> [Supplied data]:
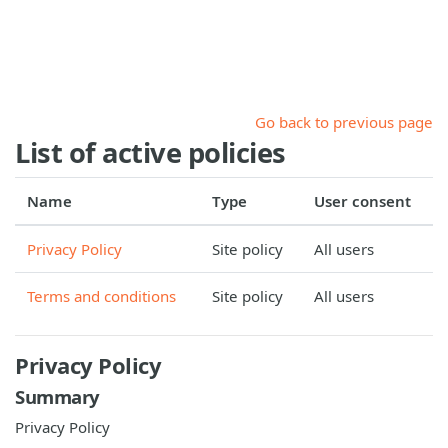
Skip to main content
Go back to previous page
List of active policies
Name
Type
User consent
Privacy Policy
Site policy
All users
Terms and conditions
Site policy
All users
Privacy Policy
Summary
Privacy Policy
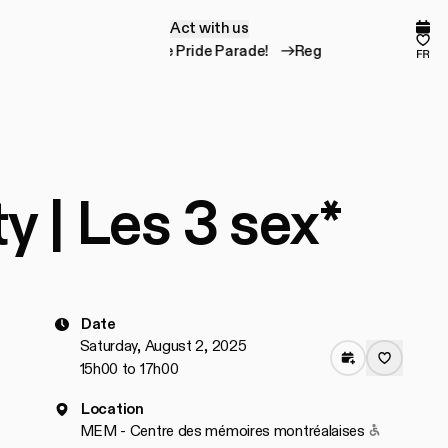
Act with us
A
c
t
w
i
t
h
u
s
Comp
Fav
Register for the Pride Parade!
Register for the 
fr
ty | Les 3 sex*
Date
Saturday, August 2, 2025
15h00 to 17h00
Location
Accessible
MEM - Centre des mémoires montréalaises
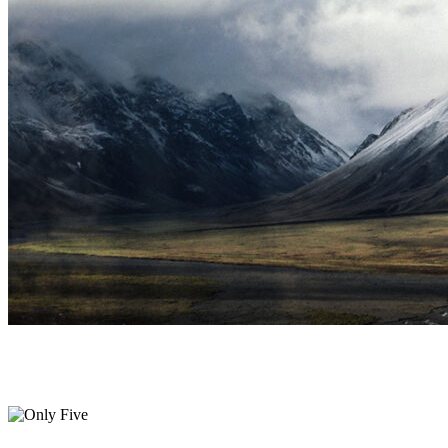
Only Five
Print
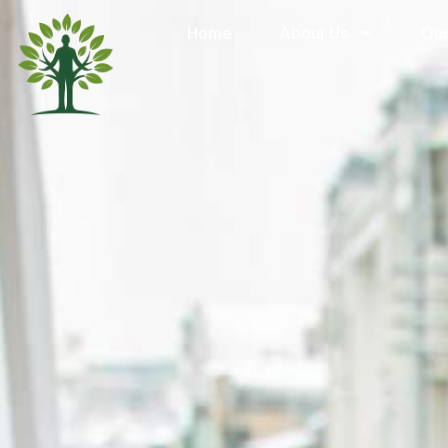
Home
About Us
Our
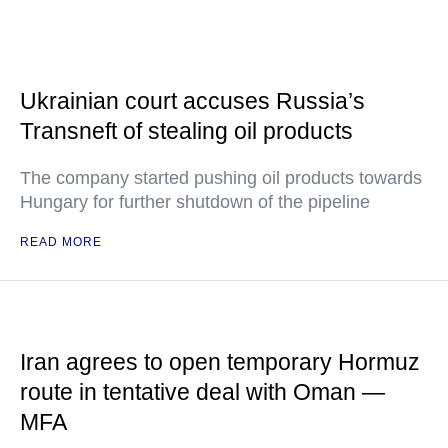
Ukrainian court accuses Russia’s
Transneft of stealing oil products
The company started pushing oil products towards
Hungary for further shutdown of the pipeline
READ MORE
Iran agrees to open temporary Hormuz
route in tentative deal with Oman —
MFA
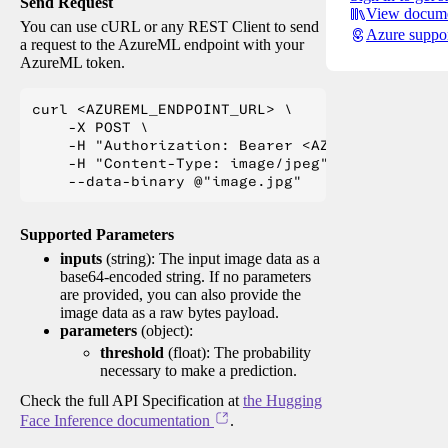
Send Request
View docume
You can use cURL or any REST Client to send
Azure suppo
a request to the AzureML endpoint with your
AzureML token.
curl <AZUREML_ENDPOINT_URL> \

    -X POST \

    -H "Authorization: Bearer <AZUREML_TOKEN>" 
    -H "Content-Type: image/jpeg" \

Supported Parameters
inputs
(string): The input image data as a
base64-encoded string. If no parameters
are provided, you can also provide the
image data as a raw bytes payload.
parameters
(object):
threshold
(float): The probability
necessary to make a prediction.
Check the full API Specification at
the Hugging
Face Inference documentation
.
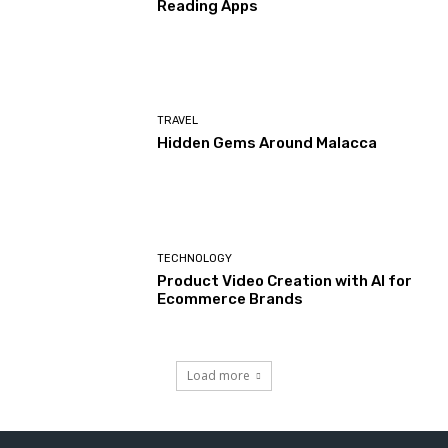
Reading Apps
TRAVEL
Hidden Gems Around Malacca
TECHNOLOGY
Product Video Creation with AI for
Ecommerce Brands
Load more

> [Your goal]: Where pictures appear in the records, leave them out; output everything else exactly.

> [Result]:
Skip to main content
Go back to previous page
List of active policies
Name
Type
User consent
Privacy Policy
Site policy
All users
Terms and conditions
Site policy
All users
Privacy Policy
Summary
Privacy Policy
Act with us
A
c
t
w
i
t
h
u
s
Comp
Fav
Register for the Pride Parade!
Register for the 
fr
ty | Les 3 sex*
Date
Saturday, August 2, 2025
15h00 to 17h00
Location
Accessible
MEM - Centre des mémoires montréalaises
Only Five
Print
Home
About Us
Our
Ukrainian court accuses Russia’s
Transneft of stealing oil products
The company started pushing oil products towards
Hungary for further shutdown of the pipeline
READ MORE
Iran agrees to open temporary Hormuz
route in tentative deal with Oman —
MFA
Send Request
View docume
You can use cURL or any REST Client to send
Azure suppo
a request to the AzureML endpoint with your
AzureML token.
curl <AZUREML_ENDPOINT_URL> \

    -X POST \

    -H "Authorization: Bearer <AZUREML_TOKEN>" 
    -H "Content-Type: image/jpeg" \

Supported Parameters
inputs
(string): The input image data as a
base64-encoded string. If no parameters
are provided, you can also provide the
image data as a raw bytes payload.
parameters
(object):
threshold
(float): The probability
necessary to make a prediction.
Check the full API Specification at
the Hugging
Face Inference documentation
.
Reading Apps
TRAVEL
Hidden Gems Around Malacca
TECHNOLOGY
Product Video Creation with AI for
Ecommerce Brands
Load more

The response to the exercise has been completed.